After the success in persuading world leaders to commit to stepping into research on dementia special G7 Summit last year, Mr Cameron believes that similar progress may be finding new antibiotics as well as fallback treatments for diseases, parasitic and viral infections such as malaria and HIV, which are also the signs of resistance to the drugs.

The Prime Minister added: "when we have had problems in the past is how we deal with HIV and Aids, how it is possible to lead the world, and to get rid of diseases such as polio, the United Kingdom has taken a lead, and I think that is right, we'll take the lead again."

Professor Laura Piddock, Executive Director of the campaign group for antibiotic activity, said that "it is extremely important that the United Kingdom took over the leadership role on this issue" and urged politicians not to lose interest in the Socialist Group to find solutions.

Work on the initial cost of £ 500,000 is funded by the Wellcome Trust, who said the only commitment could produce the same kind of progress seen in recent decades, global Aids treatment or vaccination.

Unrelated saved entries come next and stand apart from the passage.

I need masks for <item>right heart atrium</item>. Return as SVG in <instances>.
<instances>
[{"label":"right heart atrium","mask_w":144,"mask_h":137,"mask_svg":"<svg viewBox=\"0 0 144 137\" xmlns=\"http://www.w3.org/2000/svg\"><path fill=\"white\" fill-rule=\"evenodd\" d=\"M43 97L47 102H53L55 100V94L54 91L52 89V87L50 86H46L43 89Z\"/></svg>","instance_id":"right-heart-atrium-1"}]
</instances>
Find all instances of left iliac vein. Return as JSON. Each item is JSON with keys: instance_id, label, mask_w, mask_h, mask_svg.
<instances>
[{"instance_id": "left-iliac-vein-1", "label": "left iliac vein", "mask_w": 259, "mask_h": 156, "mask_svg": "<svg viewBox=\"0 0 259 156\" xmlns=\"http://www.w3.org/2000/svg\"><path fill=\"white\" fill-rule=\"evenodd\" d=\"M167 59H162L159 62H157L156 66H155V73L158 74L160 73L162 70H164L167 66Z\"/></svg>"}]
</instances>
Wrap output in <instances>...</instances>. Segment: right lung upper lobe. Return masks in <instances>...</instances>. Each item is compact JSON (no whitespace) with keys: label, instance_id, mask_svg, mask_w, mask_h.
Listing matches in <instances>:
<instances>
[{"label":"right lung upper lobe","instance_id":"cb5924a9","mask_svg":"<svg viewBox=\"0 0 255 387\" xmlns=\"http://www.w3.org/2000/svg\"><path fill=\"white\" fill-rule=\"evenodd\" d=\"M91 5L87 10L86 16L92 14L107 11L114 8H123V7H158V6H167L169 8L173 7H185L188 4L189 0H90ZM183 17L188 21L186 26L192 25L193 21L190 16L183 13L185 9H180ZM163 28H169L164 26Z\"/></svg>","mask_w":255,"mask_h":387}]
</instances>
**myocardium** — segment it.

Jeremy Farrar, Director of the charity, said: "the drug-resistant bacteria, viruses and parasites are driving the global crisis. This threatens not only our ability to treat deadly infections, but in almost every aspect of modern medicine: Caesarean sections, cancer treatments that save thousands of human lives on a daily basis to rely on antibiotics, which may soon be lost. "

Malaria is not confined to the emerging resistance to the bacteria. Malarial parasites are becoming resistant to conventional treatment in Cambodia, Burma, Thailand, and Viet Nam.